- **Directions for this task**
The output is the lines below from the one with "X178531500Y-111506000D03*" through the one with "X227330000Y-107628000D03*", both included, printed exactly and with no other line.
[[ Data excerpts, beginning ]]
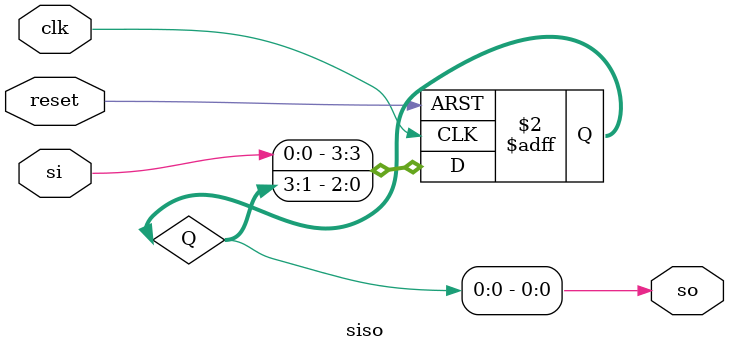
<source format=v>
module siso(so,si,clk,reset);
output so;
input si,clk,reset;
reg [3:0]Q;
always @(posedge clk or posedge reset)
begin
if(reset)
Q<=4'b0000;
else
Q<={si,Q[3:1]};
end
assign so=Q[0];
endmodule
</source>
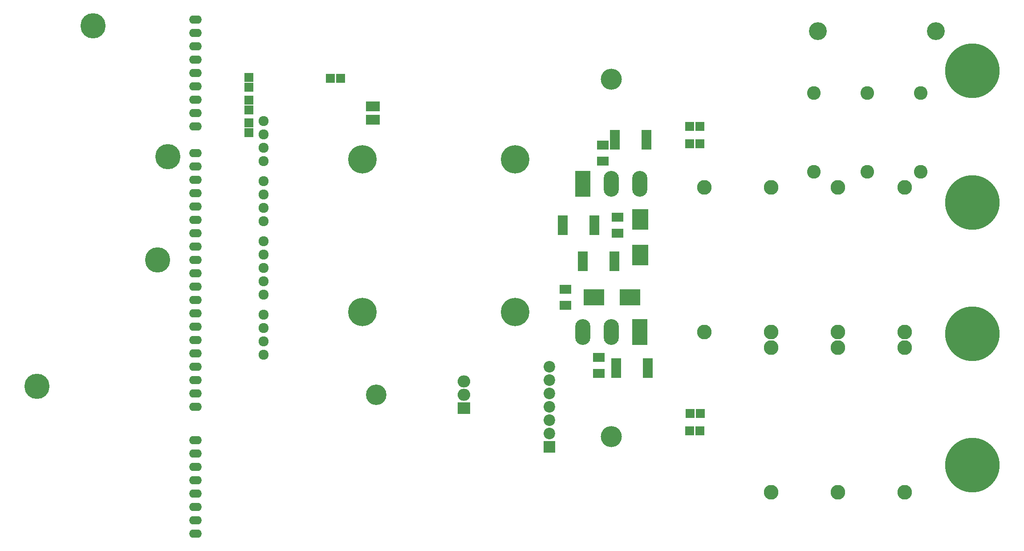
<source format=gbr>
G04 #@! TF.GenerationSoftware,KiCad,Pcbnew,(5.0.0-rc2-dev-586-g888c43477)*
G04 #@! TF.CreationDate,2018-06-03T13:52:13-03:00*
G04 #@! TF.ProjectId,Mcc18,4D636331382E6B696361645F70636200,rev?*
G04 #@! TF.SameCoordinates,Original*
G04 #@! TF.FileFunction,Soldermask,Top*
G04 #@! TF.FilePolarity,Negative*
%FSLAX46Y46*%
G04 Gerber Fmt 4.6, Leading zero omitted, Abs format (unit mm)*
G04 Created by KiCad (PCBNEW (5.0.0-rc2-dev-586-g888c43477)) date 06/03/18 13:52:13*
%MOMM*%
%LPD*%
G01*
G04 APERTURE LIST*
%ADD10C,1.924000*%
%ADD11C,4.800000*%
%ADD12R,1.400000X1.900000*%
%ADD13R,1.695000X1.800000*%
%ADD14O,4.000000X4.000000*%
%ADD15R,2.900000X4.900000*%
%ADD16O,2.900000X4.900000*%
%ADD17C,2.200000*%
%ADD18R,2.200000X2.200000*%
%ADD19C,5.400000*%
%ADD20O,2.400000X1.600000*%
%ADD21R,2.200000X1.795000*%
%ADD22O,2.400000X2.305000*%
%ADD23R,2.400000X2.305000*%
%ADD24O,3.900000X3.900000*%
%ADD25C,2.600000*%
%ADD26R,3.900000X3.100000*%
%ADD27R,3.100000X3.900000*%
%ADD28R,1.800000X1.695000*%
%ADD29R,1.895000X3.800000*%
%ADD30C,2.800000*%
%ADD31C,10.400000*%
%ADD32C,3.400000*%
G04 APERTURE END LIST*
D10*
X105410000Y-67056000D03*
X105410000Y-69596000D03*
X105410000Y-72136000D03*
X105410000Y-75946000D03*
X105410000Y-78486000D03*
X105410000Y-81026000D03*
X105410000Y-83566000D03*
X105410000Y-87376000D03*
X105410000Y-89916000D03*
X105410000Y-92456000D03*
X105410000Y-94996000D03*
X105410000Y-97536000D03*
X105410000Y-101346000D03*
X105410000Y-103886000D03*
X105410000Y-106426000D03*
X105410000Y-108966000D03*
X105410000Y-64516000D03*
D11*
X85267800Y-90932000D03*
D12*
X126888000Y-61722000D03*
X125588000Y-61722000D03*
X125588000Y-64262000D03*
X126888000Y-64262000D03*
D13*
X120093500Y-56388000D03*
X118158500Y-56388000D03*
X186484500Y-65532000D03*
X188419500Y-65532000D03*
D14*
X171566000Y-124508000D03*
D15*
X177016000Y-104648000D03*
D16*
X171566000Y-104648000D03*
X166116000Y-104648000D03*
X177016000Y-76454000D03*
X171566000Y-76454000D03*
D15*
X166116000Y-76454000D03*
D14*
X171566000Y-56594000D03*
D17*
X159766000Y-123952000D03*
D18*
X159766000Y-126492000D03*
D17*
X159766000Y-111252000D03*
X159766000Y-121412000D03*
X159766000Y-118872000D03*
X159766000Y-113792000D03*
X159766000Y-116332000D03*
D19*
X124206000Y-100838000D03*
X124206000Y-71755000D03*
X153289000Y-100838000D03*
X153289000Y-71755000D03*
D11*
X62357000Y-114934000D03*
X73025000Y-46355000D03*
X87225274Y-71247000D03*
D20*
X92456000Y-45212000D03*
X92456000Y-47752000D03*
X92456000Y-50292000D03*
X92456000Y-52832000D03*
X92456000Y-55372000D03*
X92456000Y-57912000D03*
X92456000Y-60452000D03*
X92456000Y-62992000D03*
X92456000Y-65532000D03*
X92456000Y-70612000D03*
X92456000Y-73152000D03*
X92456000Y-75692000D03*
X92456000Y-78232000D03*
X92456000Y-80772000D03*
X92456000Y-83312000D03*
X92456000Y-85852000D03*
X92456000Y-88392000D03*
X92456000Y-90932000D03*
X92456000Y-93472000D03*
X92456000Y-96012000D03*
X92456000Y-98552000D03*
X92456000Y-101092000D03*
X92456000Y-103632000D03*
X92456000Y-106172000D03*
X92456000Y-108712000D03*
X92456000Y-111252000D03*
X92456000Y-113792000D03*
X92456000Y-116332000D03*
X92456000Y-118872000D03*
X92456000Y-125222000D03*
X92456000Y-127762000D03*
X92456000Y-130302000D03*
X92456000Y-132842000D03*
X92456000Y-135382000D03*
X92456000Y-137922000D03*
X92456000Y-140462000D03*
X92456000Y-143002000D03*
D21*
X169164000Y-109480500D03*
X169164000Y-112515500D03*
X162814000Y-96526500D03*
X162814000Y-99561500D03*
X172720000Y-82810500D03*
X172720000Y-85845500D03*
X169926000Y-69094500D03*
X169926000Y-72129500D03*
D22*
X143510000Y-114046000D03*
X143510000Y-116586000D03*
D23*
X143510000Y-119126000D03*
D24*
X126850000Y-116586000D03*
D25*
X220218000Y-74182000D03*
X220218000Y-59182000D03*
X230378000Y-74182000D03*
X230378000Y-59182000D03*
X210058000Y-74182000D03*
X210058000Y-59182000D03*
D26*
X175104000Y-98044000D03*
X168304000Y-98044000D03*
D27*
X177038000Y-83214000D03*
X177038000Y-90014000D03*
D28*
X102616000Y-60500500D03*
X102616000Y-62435500D03*
D29*
X178531500Y-111506000D03*
X172496500Y-111506000D03*
X168371500Y-84328000D03*
X162336500Y-84328000D03*
X166146500Y-91186000D03*
X172181500Y-91186000D03*
X178277500Y-68072000D03*
X172242500Y-68072000D03*
D28*
X102616000Y-64818500D03*
X102616000Y-66753500D03*
X102616000Y-56182500D03*
X102616000Y-58117500D03*
D30*
X214630000Y-107628000D03*
X214630000Y-135128000D03*
X227330000Y-104648000D03*
X227330000Y-77148000D03*
X214630000Y-77148000D03*
X214630000Y-104648000D03*
X201930000Y-104648000D03*
X201930000Y-77148000D03*
X227330000Y-107628000D03*
X227330000Y-135128000D03*
X189230000Y-104648000D03*
X189230000Y-77148000D03*
X201930000Y-107628000D03*
X201930000Y-135128000D03*
D31*
X240202000Y-129972000D03*
X240202000Y-104972000D03*
X240202000Y-79972000D03*
X240202000Y-54972000D03*
D32*
X233273600Y-47371000D03*
X210820000Y-47371000D03*
D13*
X188419500Y-68834000D03*
X186484500Y-68834000D03*
X186484500Y-123444000D03*
X188419500Y-123444000D03*
X188468000Y-120142000D03*
X186533000Y-120142000D03*
M02*

</source>
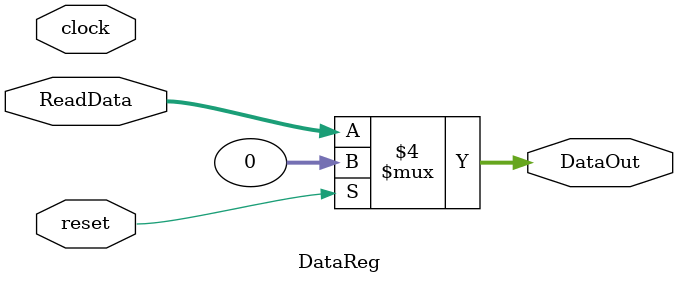
<source format=v>
`timescale 1ns / 1ps

module DataReg(DataOut, ReadData, clock, reset
    );
//OUTPUTS------------------------------
	output [31:0] DataOut;
//INPUTS-------------------------------
	input [31:0] ReadData;
	input clock, reset;
//OTHER--------------------------------
	reg [31:0] DataOut;
//CODE---------------------------------
	
	always @ (*) begin
	if (reset == 1) begin
		DataOut = 0;
	end
	else
		begin
		DataOut = ReadData;
		end
	end
endmodule

</source>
[[ Data excerpts, end ]]
- **Solution**
X178531500Y-111506000D03*
X172496500Y-111506000D03*
X168371500Y-84328000D03*
X162336500Y-84328000D03*
X166146500Y-91186000D03*
X172181500Y-91186000D03*
X178277500Y-68072000D03*
X172242500Y-68072000D03*
D28*
X102616000Y-64818500D03*
X102616000Y-66753500D03*
X102616000Y-56182500D03*
X102616000Y-58117500D03*
D30*
X214630000Y-107628000D03*
X214630000Y-135128000D03*
X227330000Y-104648000D03*
X227330000Y-77148000D03*
X214630000Y-77148000D03*
X214630000Y-104648000D03*
X201930000Y-104648000D03*
X201930000Y-77148000D03*
X227330000Y-107628000D03*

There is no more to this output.